(DATASET RECORDS Opens)

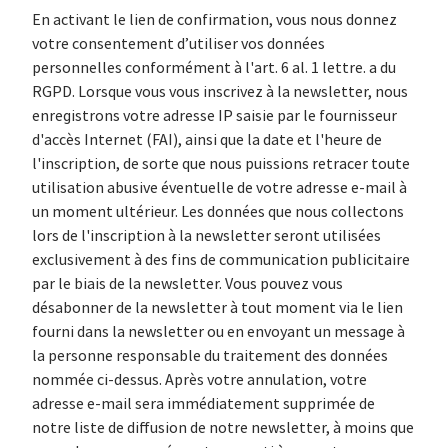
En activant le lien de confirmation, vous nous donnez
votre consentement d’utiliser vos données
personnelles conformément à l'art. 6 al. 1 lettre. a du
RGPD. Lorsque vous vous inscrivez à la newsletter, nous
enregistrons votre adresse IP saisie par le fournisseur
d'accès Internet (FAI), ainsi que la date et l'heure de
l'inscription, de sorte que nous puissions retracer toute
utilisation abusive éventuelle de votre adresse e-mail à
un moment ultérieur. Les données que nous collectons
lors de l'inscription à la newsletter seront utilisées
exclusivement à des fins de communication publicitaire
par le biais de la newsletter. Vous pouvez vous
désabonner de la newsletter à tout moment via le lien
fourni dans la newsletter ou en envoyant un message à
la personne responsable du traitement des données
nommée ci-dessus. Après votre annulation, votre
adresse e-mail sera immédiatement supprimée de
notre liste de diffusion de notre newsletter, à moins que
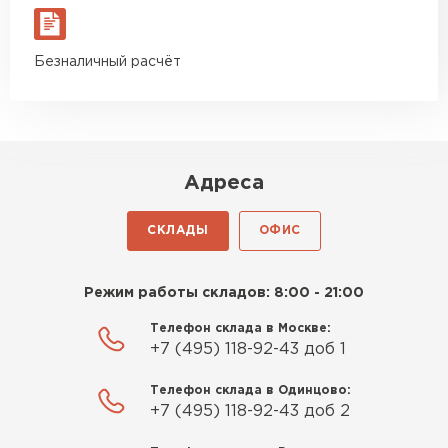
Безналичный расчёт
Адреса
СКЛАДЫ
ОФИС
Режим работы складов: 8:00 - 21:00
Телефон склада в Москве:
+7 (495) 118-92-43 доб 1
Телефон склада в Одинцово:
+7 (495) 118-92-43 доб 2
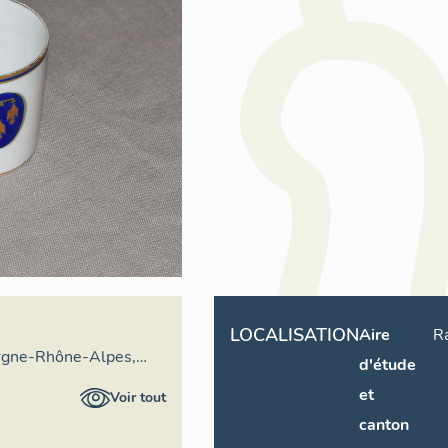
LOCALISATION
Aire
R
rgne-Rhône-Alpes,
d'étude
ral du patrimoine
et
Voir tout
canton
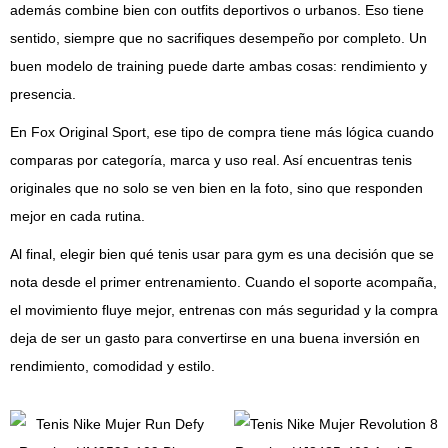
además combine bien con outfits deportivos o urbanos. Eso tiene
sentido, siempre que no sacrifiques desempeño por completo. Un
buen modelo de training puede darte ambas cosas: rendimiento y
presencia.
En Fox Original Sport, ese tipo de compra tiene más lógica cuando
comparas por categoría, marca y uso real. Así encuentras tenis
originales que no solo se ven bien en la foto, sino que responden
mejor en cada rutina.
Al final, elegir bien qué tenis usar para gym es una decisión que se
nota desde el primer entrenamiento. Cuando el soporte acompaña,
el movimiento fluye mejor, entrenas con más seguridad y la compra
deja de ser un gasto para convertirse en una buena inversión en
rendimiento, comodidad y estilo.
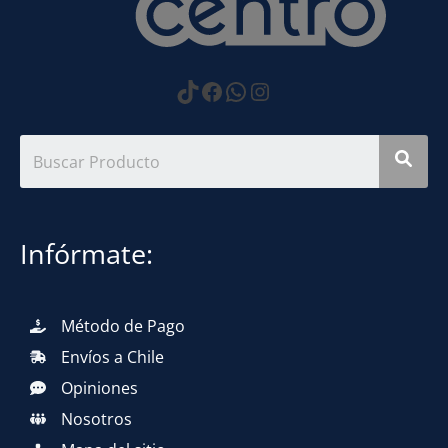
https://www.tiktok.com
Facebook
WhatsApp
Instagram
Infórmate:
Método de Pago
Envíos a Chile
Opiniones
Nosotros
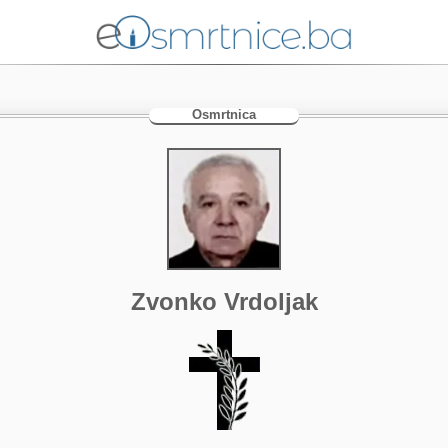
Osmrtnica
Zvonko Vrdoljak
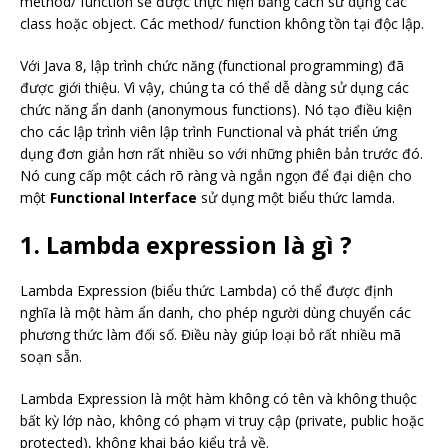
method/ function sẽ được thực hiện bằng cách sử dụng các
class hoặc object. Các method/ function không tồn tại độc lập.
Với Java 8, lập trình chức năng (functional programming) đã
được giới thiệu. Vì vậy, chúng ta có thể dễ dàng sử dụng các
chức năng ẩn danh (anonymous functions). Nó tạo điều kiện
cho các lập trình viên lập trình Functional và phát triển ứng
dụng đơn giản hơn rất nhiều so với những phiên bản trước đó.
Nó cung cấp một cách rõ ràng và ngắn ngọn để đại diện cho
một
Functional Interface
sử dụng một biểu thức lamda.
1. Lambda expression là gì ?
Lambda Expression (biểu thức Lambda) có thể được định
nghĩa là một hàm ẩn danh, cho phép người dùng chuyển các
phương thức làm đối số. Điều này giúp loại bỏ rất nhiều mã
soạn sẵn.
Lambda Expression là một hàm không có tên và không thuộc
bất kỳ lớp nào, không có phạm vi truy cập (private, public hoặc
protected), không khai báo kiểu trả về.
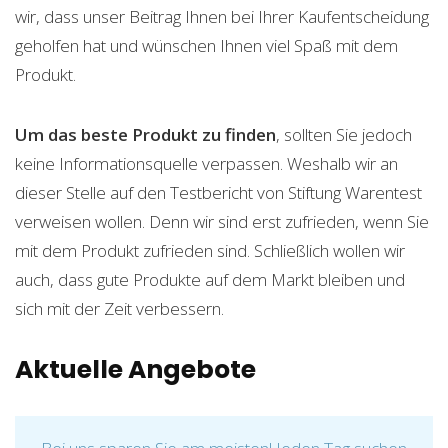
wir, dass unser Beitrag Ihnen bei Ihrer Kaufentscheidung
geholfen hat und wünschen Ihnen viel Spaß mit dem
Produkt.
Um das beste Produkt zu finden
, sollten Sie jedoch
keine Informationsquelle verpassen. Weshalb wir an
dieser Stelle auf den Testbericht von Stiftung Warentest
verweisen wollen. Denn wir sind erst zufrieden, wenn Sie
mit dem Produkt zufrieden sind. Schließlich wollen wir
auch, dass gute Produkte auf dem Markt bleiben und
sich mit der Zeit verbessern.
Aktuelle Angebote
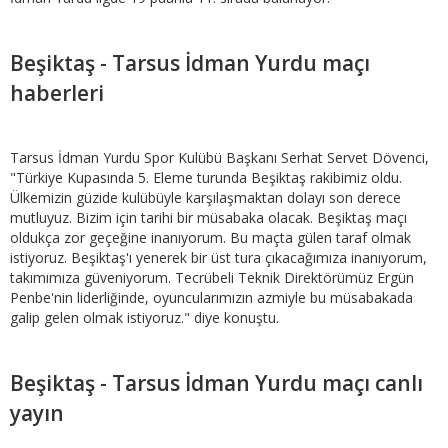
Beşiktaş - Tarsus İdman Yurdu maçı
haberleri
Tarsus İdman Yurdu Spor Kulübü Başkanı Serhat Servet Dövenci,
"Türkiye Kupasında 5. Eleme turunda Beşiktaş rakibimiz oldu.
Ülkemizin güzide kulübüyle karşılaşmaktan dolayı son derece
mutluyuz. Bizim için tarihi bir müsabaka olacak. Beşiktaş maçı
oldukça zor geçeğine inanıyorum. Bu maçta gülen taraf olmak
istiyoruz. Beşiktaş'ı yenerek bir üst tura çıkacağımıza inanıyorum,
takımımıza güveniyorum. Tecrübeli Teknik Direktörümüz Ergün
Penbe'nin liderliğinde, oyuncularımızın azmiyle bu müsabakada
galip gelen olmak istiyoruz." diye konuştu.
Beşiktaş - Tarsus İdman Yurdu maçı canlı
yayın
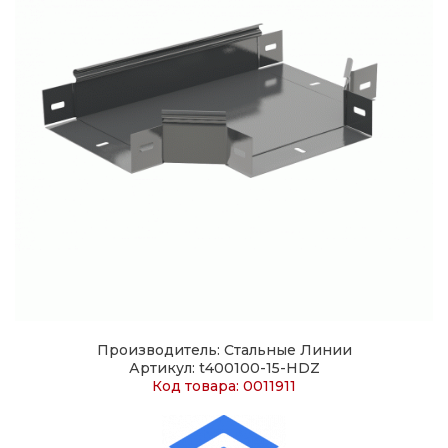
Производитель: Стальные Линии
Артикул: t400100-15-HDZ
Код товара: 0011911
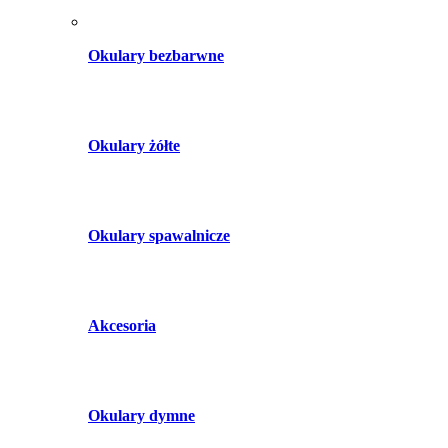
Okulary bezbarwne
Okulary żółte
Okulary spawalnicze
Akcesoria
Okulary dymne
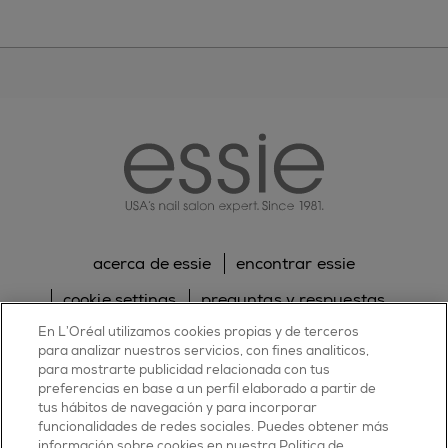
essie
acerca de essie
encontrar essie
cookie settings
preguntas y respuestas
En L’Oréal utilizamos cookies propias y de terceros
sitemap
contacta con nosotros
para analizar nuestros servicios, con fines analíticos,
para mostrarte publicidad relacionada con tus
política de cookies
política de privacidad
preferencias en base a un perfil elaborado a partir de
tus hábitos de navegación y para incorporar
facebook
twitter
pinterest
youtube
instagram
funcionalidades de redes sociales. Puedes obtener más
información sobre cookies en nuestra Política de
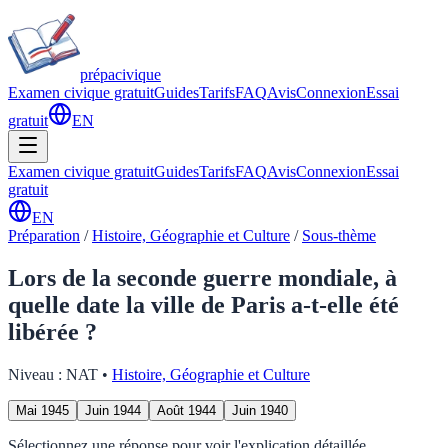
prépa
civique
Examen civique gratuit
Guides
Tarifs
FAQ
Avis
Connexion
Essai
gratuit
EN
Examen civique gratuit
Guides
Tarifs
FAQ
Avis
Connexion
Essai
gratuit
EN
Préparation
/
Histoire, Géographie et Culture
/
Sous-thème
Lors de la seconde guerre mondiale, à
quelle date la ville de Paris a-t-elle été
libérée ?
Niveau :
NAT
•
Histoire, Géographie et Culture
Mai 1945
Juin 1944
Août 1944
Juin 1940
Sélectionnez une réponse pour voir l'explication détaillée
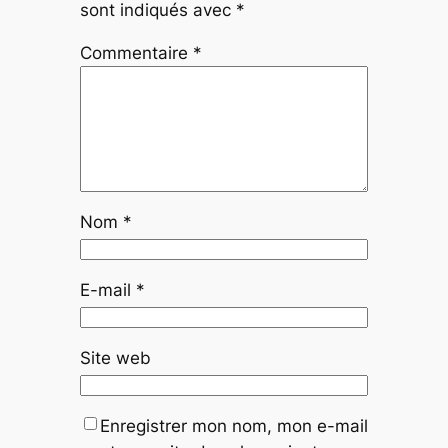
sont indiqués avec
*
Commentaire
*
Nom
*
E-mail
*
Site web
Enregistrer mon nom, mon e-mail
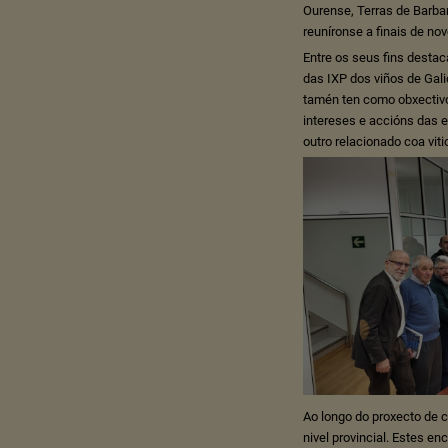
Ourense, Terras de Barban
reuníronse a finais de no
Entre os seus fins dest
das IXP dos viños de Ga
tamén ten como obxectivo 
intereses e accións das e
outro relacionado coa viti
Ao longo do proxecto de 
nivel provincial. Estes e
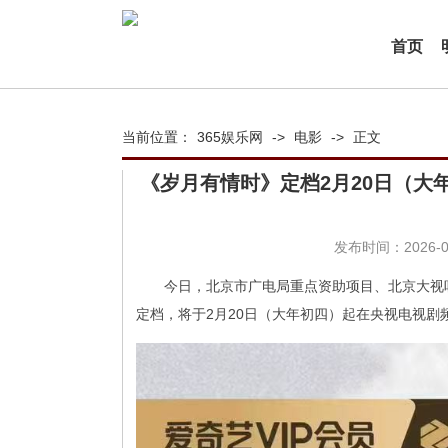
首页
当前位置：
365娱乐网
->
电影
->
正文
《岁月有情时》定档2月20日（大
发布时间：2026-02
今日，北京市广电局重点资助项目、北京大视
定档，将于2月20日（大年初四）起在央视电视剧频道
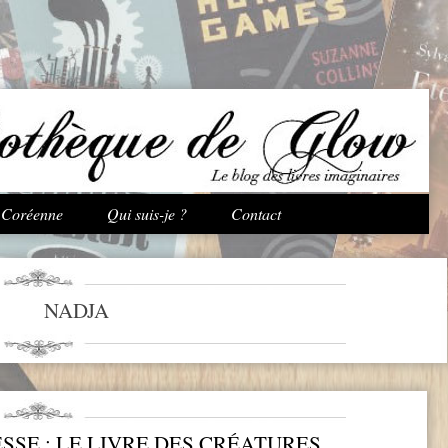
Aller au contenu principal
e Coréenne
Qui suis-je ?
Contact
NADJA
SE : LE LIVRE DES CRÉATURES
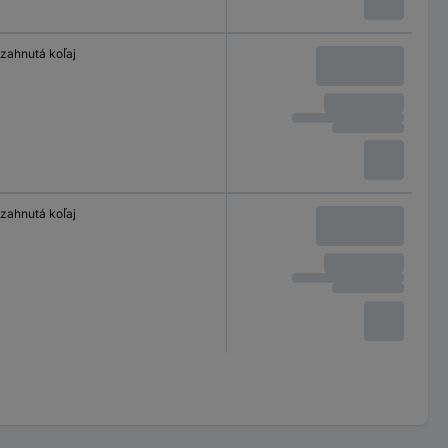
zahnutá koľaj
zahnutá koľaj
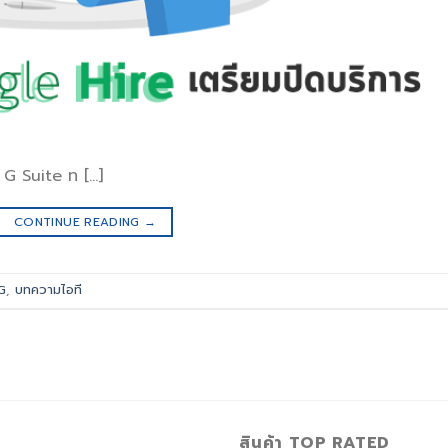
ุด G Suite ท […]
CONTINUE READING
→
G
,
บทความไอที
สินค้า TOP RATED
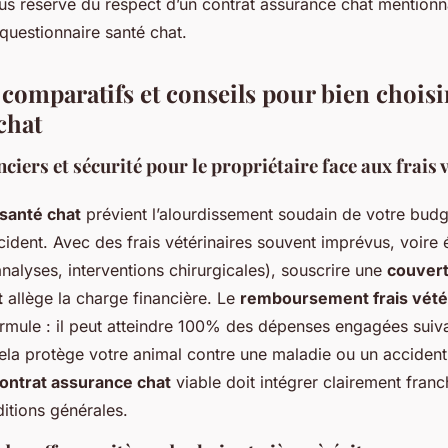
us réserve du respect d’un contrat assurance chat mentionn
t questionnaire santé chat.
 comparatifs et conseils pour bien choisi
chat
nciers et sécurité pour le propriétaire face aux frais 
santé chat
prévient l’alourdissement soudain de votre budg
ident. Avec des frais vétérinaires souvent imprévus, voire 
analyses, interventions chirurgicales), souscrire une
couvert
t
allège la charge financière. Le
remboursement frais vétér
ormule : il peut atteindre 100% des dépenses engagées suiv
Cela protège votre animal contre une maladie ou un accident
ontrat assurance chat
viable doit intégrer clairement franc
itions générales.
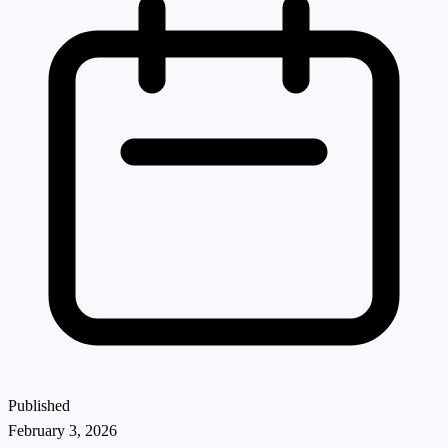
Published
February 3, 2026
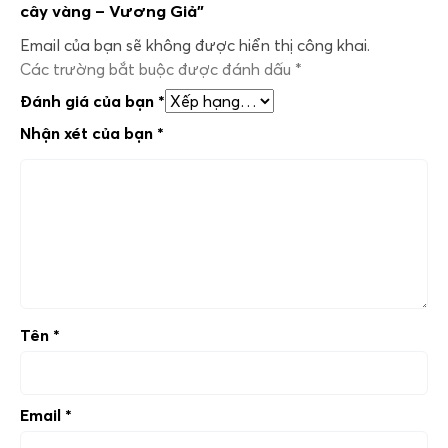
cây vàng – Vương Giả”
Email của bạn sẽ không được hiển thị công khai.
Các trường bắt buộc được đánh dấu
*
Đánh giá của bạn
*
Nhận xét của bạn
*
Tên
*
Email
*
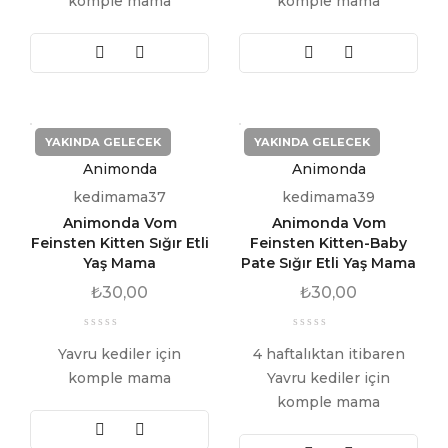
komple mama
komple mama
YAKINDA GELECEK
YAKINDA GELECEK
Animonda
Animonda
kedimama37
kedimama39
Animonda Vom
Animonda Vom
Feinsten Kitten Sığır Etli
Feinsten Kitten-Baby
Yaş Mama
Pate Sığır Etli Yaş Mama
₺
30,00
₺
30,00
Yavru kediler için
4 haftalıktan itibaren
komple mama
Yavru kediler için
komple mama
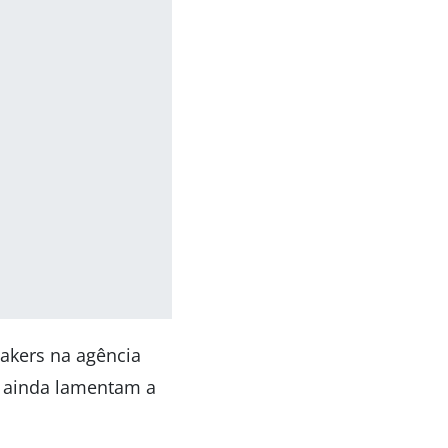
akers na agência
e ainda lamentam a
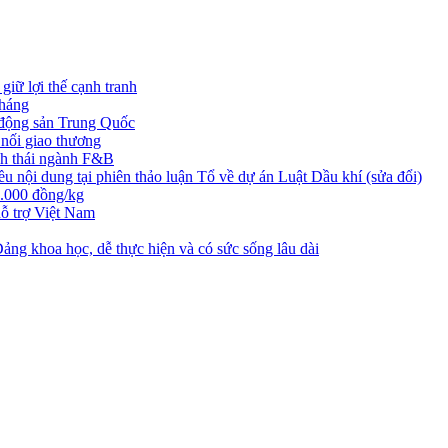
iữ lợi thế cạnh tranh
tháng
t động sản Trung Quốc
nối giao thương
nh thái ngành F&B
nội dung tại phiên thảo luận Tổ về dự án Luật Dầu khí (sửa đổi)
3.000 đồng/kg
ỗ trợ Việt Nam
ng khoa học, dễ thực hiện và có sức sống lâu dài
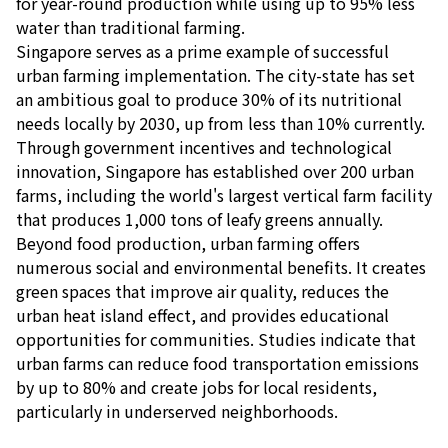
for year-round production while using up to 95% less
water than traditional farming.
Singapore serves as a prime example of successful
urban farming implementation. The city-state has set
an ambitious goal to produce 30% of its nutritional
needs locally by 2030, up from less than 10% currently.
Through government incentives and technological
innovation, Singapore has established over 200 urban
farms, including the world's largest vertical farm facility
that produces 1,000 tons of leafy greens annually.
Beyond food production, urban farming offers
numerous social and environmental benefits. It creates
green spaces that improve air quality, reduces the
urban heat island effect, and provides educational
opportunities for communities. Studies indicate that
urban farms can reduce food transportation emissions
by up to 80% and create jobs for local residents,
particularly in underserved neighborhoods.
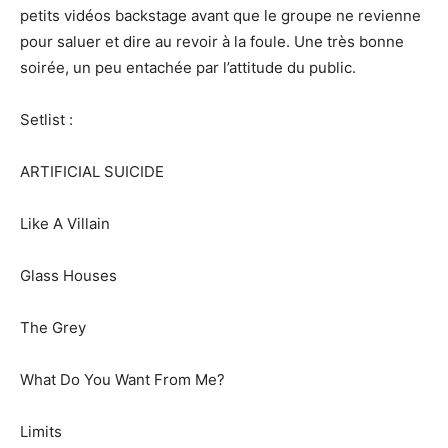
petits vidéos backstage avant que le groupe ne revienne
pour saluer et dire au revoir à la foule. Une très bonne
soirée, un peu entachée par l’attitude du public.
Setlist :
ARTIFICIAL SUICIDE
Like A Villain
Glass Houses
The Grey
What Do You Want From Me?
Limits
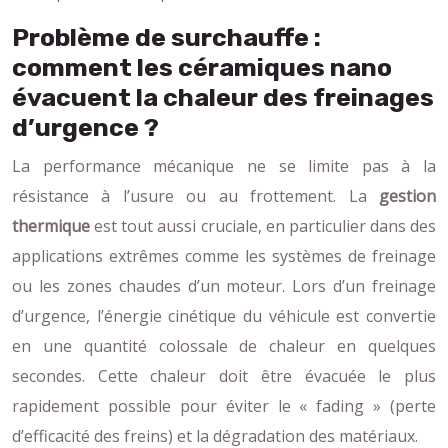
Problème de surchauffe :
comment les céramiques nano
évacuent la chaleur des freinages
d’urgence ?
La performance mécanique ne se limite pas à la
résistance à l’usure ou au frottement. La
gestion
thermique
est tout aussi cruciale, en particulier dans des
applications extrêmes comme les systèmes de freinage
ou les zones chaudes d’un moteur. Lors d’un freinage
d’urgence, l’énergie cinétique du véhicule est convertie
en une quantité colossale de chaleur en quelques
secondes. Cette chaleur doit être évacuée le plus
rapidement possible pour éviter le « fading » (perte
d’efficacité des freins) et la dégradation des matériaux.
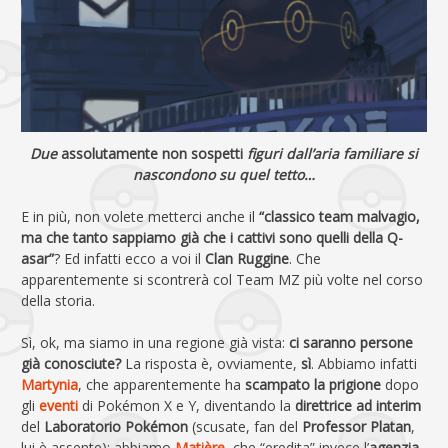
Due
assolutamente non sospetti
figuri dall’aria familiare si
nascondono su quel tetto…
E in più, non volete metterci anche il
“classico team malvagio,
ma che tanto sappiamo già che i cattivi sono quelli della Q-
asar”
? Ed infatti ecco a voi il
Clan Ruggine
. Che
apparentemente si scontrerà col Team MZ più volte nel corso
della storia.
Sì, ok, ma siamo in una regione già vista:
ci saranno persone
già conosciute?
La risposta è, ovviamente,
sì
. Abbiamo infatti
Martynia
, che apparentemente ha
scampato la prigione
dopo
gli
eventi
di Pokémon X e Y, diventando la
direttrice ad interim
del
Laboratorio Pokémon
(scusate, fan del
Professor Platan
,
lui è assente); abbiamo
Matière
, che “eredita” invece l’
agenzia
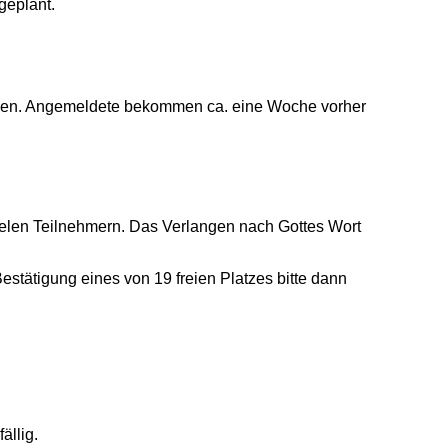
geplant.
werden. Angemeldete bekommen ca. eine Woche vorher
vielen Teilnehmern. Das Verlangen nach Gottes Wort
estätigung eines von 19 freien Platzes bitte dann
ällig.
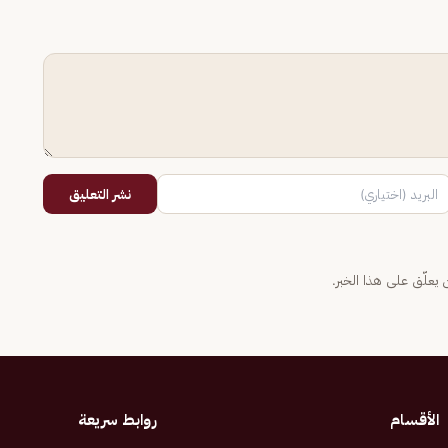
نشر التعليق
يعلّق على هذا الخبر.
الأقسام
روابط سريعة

(DATASET RECORDS Closes)

## TASK OBJECTIVE
Copy the lines verbatim, beginning with the line that contains "نشر التعليق" and ending with the last line of the rows, both included.

## YOUR SOLUTION
نشر التعليق
يعلّق على هذا الخبر.
الأقسام
روابط سريعة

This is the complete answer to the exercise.